Parfois, je sens mon cœur qui cogne dans ma poitrine plutôt violemment, je prends conscience de mes mensonges et de ma capacité inhérente à moi même de ne pas savoir aimer les gens un minimum correctement. Ça prend de la place à l'intérieur de mon cerveau et je me dis parfois que mes relations sociales et sentimentales sont des bouts de chair qui ne m'appartiennent pas greffées à ma peau. Je ne sais pas comment aller au delà de moi-même. Comment partir hors de l'alcool à outrance et des fumées de cigarettes. J'ai des problématiques de gamin. Je n'arrive pas à devenir adulte. Les responsabilités m'étouffent. Je reporte la faute sur Tobhias parce que j'ai pas trouvé d'explication plus cohérente à tout ça. Mais au fond, aha, c'est sûrement inhérent à moi-même. C'était déjà planqué sous le tapis depuis longtemps. C'est maintenant que ça commence à devenir réellement étouffant. Je deviens une caricature de moi-même. Quelle angoisse. Dire que je m'étais juré de jamais finir comme ça. Dès que je baise, dès que je sors dehors, dès que je suis en soirée j'ai l'impression d'entrer sur le plateau d'une immense télé-réalité à ciel ouvert pour les gens des mondes parallèles ou des autres planètes et ça fait couler mon cerveau par les oreilles, le nez, la bouche jusqu'à la gerbe de ma propre conscience, l'anéantissement viscéral d'une productivité déjà inexistante. C'est drôle cette manie constante de ne jamais assumer le réel, de se mouvoir en permanence dans le désespoir qu'inspire le non sens du monde.
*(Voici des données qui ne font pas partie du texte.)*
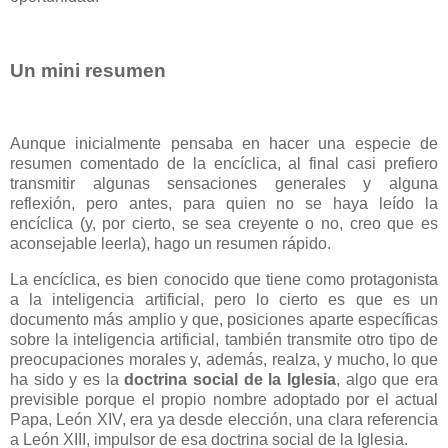
Un mini resumen
Aunque inicialmente pensaba en hacer una especie de
resumen comentado de la encíclica, al final casi prefiero
transmitir algunas sensaciones generales y alguna
reflexión, pero antes, para quien no se haya leído la
encíclica (y, por cierto, se sea creyente o no, creo que es
aconsejable leerla), hago un resumen rápido.
La encíclica, es bien conocido que tiene como protagonista
a la inteligencia artificial, pero lo cierto es que es un
documento más amplio y que, posiciones aparte específicas
sobre la inteligencia artificial, también transmite otro tipo de
preocupaciones morales y, además, realza, y mucho, lo que
ha sido y es la
doctrina social de la Iglesia
, algo que era
previsible porque el propio nombre adoptado por el actual
Papa, León XIV, era ya desde elección, una clara referencia
a León XIII, impulsor de esa doctrina social de la Iglesia.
C'est Nietzsche qui disait quelque chose comme ça. Que tous les mots, les concepts, les choses sont nommés par interprétation, jamais par le réel des choses en soi parce que tout est crée par les hommes afin de ne pas voir que sans cela, le monde n'a plus aucune structure viable. Car se rendre compte de ça, c'est s'abandonner littéralement au désespoir de notre existence qui en devient maladive. Le désespoir semble être désormais une véritable maladie générationnelle. Et je me rends compte que c'est ridicule de parler comme ça. Je vais reprendre un verre.